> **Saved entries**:

-- Opening Marker --

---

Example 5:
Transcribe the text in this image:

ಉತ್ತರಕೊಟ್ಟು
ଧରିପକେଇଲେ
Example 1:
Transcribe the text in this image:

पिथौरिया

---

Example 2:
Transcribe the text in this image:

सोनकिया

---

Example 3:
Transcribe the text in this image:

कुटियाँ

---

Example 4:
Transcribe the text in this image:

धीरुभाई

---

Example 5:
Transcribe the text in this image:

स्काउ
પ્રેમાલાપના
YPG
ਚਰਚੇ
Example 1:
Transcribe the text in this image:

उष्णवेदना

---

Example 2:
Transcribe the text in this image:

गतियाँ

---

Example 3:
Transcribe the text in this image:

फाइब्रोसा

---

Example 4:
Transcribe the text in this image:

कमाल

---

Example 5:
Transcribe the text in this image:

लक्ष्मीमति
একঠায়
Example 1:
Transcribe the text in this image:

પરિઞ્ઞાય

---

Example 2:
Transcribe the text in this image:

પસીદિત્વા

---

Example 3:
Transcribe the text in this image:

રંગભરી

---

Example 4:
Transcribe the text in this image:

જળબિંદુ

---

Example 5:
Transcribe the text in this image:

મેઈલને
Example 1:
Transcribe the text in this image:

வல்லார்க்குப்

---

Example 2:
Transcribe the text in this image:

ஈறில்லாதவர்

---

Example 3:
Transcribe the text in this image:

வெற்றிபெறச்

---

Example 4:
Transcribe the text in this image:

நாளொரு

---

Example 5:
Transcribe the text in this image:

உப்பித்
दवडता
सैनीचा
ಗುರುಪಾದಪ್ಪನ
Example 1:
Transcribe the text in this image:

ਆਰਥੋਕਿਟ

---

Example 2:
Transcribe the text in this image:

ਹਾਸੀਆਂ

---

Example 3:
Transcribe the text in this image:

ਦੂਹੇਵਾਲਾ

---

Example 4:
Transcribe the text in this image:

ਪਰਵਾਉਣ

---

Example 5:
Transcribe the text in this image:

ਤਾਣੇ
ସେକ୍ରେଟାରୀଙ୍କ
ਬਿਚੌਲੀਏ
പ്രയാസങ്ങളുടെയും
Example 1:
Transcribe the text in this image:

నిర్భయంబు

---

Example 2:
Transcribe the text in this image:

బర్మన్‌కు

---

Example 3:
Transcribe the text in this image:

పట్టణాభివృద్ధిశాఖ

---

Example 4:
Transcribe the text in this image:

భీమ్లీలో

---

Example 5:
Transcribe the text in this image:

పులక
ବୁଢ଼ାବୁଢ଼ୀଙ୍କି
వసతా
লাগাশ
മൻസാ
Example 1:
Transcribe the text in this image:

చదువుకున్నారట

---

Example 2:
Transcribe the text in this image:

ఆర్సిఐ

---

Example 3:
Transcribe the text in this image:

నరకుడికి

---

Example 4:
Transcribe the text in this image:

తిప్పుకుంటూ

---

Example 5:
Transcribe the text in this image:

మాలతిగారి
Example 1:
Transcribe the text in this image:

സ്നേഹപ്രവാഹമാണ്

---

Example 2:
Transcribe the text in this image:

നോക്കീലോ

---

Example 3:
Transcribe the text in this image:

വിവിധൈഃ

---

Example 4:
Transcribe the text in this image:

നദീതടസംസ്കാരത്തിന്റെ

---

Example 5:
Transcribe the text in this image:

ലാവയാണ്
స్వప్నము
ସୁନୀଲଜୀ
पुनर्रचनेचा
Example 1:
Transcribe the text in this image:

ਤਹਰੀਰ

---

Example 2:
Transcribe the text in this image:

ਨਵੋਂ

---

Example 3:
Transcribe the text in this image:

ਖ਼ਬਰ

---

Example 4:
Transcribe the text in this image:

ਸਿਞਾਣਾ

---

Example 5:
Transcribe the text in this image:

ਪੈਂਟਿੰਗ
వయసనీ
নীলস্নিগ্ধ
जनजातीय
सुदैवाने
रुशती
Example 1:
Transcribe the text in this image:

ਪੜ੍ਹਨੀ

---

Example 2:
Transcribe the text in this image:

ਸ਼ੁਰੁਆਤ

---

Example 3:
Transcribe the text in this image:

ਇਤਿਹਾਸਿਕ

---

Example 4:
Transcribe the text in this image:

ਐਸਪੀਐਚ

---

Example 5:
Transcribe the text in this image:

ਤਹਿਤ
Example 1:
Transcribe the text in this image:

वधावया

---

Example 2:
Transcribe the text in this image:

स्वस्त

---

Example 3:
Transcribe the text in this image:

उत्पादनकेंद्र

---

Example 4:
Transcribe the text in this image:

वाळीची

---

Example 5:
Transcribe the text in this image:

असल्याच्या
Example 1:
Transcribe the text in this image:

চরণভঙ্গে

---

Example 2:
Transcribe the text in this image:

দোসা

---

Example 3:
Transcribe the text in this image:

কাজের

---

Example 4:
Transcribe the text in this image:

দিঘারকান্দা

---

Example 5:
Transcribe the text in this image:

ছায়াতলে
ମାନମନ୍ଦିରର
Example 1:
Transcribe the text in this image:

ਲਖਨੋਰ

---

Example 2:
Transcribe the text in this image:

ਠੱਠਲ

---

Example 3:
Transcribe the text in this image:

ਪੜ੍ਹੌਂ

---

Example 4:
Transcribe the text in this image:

-- Closing Marker --

> **Task item**:
Please retype every entry above exactly as it stands.

> **Response to this exercise**:
---

Example 5:
Transcribe the text in this image:

ಉತ್ತರಕೊಟ್ಟು
ଧରିପକେଇଲେ
Example 1:
Transcribe the text in this image:

पिथौरिया

---

Example 2:
Transcribe the text in this image:

सोनकिया

---

Example 3:
Transcribe the text in this image:

कुटियाँ

---

Example 4:
Transcribe the text in this image:

धीरुभाई

---

Example 5:
Transcribe the text in this image:

स्काउ
પ્રેમાલાપના
YPG
ਚਰਚੇ
Example 1:
Transcribe the text in this image:

उष्णवेदना

---

Example 2:
Transcribe the text in this image:

गतियाँ

---

Example 3:
Transcribe the text in this image:

फाइब्रोसा

---

Example 4:
Transcribe the text in this image:

कमाल

---

Example 5:
Transcribe the text in this image:

लक्ष्मीमति
একঠায়
Example 1:
Transcribe the text in this image:

પરિઞ્ઞાય

---

Example 2:
Transcribe the text in this image:

પસીદિત્વા

---

Example 3:
Transcribe the text in this image:

રંગભરી

---

Example 4:
Transcribe the text in this image:

જળબિંદુ

---

Example 5:
Transcribe the text in this image:

મેઈલને
Example 1:
Transcribe the text in this image:

வல்லார்க்குப்

---

Example 2:
Transcribe the text in this image:

ஈறில்லாதவர்

---

Example 3:
Transcribe the text in this image:

வெற்றிபெறச்

---

Example 4:
Transcribe the text in this image:

நாளொரு

---

Example 5:
Transcribe the text in this image:

உப்பித்
दवडता
सैनीचा
ಗುರುಪಾದಪ್ಪನ
Example 1:
Transcribe the text in this image:

ਆਰਥੋਕਿਟ

---

Example 2:
Transcribe the text in this image:

ਹਾਸੀਆਂ

---

Example 3:
Transcribe the text in this image:

ਦੂਹੇਵਾਲਾ

---

Example 4:
Transcribe the text in this image:

ਪਰਵਾਉਣ

---

Example 5:
Transcribe the text in this image:

ਤਾਣੇ
ସେକ୍ରେଟାରୀଙ୍କ
ਬਿਚੌਲੀਏ
പ്രയാസങ്ങളുടെയും
Example 1:
Transcribe the text in this image:

నిర్భయంబు

---

Example 2:
Transcribe the text in this image:

బర్మన్‌కు

---

Example 3:
Transcribe the text in this image:

పట్టణాభివృద్ధిశాఖ

---

Example 4:
Transcribe the text in this image:

భీమ్లీలో

---

Example 5:
Transcribe the text in this image:

పులక
ବୁଢ଼ାବୁଢ଼ୀଙ୍କି
వసతా
লাগাশ
മൻസാ
Example 1:
Transcribe the text in this image:

చదువుకున్నారట

---

Example 2:
Transcribe the text in this image:

ఆర్సిఐ

---

Example 3:
Transcribe the text in this image:

నరకుడికి

---

Example 4:
Transcribe the text in this image:

తిప్పుకుంటూ

---

Example 5:
Transcribe the text in this image:

మాలతిగారి
Example 1:
Transcribe the text in this image:

സ്നേഹപ്രവാഹമാണ്

---

Example 2:
Transcribe the text in this image:

നോക്കീലോ

---

Example 3:
Transcribe the text in this image:

വിവിധൈഃ

---

Example 4:
Transcribe the text in this image:

നദീതടസംസ്കാരത്തിന്റെ

---

Example 5:
Transcribe the text in this image:

ലാവയാണ്
స్వప్నము
ସୁନୀଲଜୀ
पुनर्रचनेचा
Example 1:
Transcribe the text in this image:

ਤਹਰੀਰ

---

Example 2:
Transcribe the text in this image:

ਨਵੋਂ

---

Example 3:
Transcribe the text in this image:

ਖ਼ਬਰ

---

Example 4:
Transcribe the text in this image:

ਸਿਞਾਣਾ

---

Example 5:
Transcribe the text in this image:

ਪੈਂਟਿੰਗ
వయసనీ
নীলস্নিগ্ধ
जनजातीय
सुदैवाने
रुशती
Example 1:
Transcribe the text in this image:

ਪੜ੍ਹਨੀ

---

Example 2:
Transcribe the text in this image:

ਸ਼ੁਰੁਆਤ

---

Example 3:
Transcribe the text in this image:

ਇਤਿਹਾਸਿਕ

---

Example 4:
Transcribe the text in this image:

ਐਸਪੀਐਚ

---

Example 5:
Transcribe the text in this image:

ਤਹਿਤ
Example 1:
Transcribe the text in this image:

वधावया

---

Example 2:
Transcribe the text in this image:

स्वस्त

---

Example 3:
Transcribe the text in this image:

उत्पादनकेंद्र

---

Example 4:
Transcribe the text in this image:

वाळीची

---

Example 5:
Transcribe the text in this image:

असल्याच्या
Example 1:
Transcribe the text in this image:

চরণভঙ্গে

---

Example 2:
Transcribe the text in this image:

দোসা

---

Example 3:
Transcribe the text in this image:

কাজের

---

Example 4:
Transcribe the text in this image:

দিঘারকান্দা

---

Example 5:
Transcribe the text in this image:

ছায়াতলে
ମାନମନ୍ଦିରର
Example 1:
Transcribe the text in this image:

ਲਖਨੋਰ

---

Example 2:
Transcribe the text in this image:

ਠੱਠਲ

---

Example 3:
Transcribe the text in this image:

ਪੜ੍ਹੌਂ

---

Example 4:
Transcribe the text in this image:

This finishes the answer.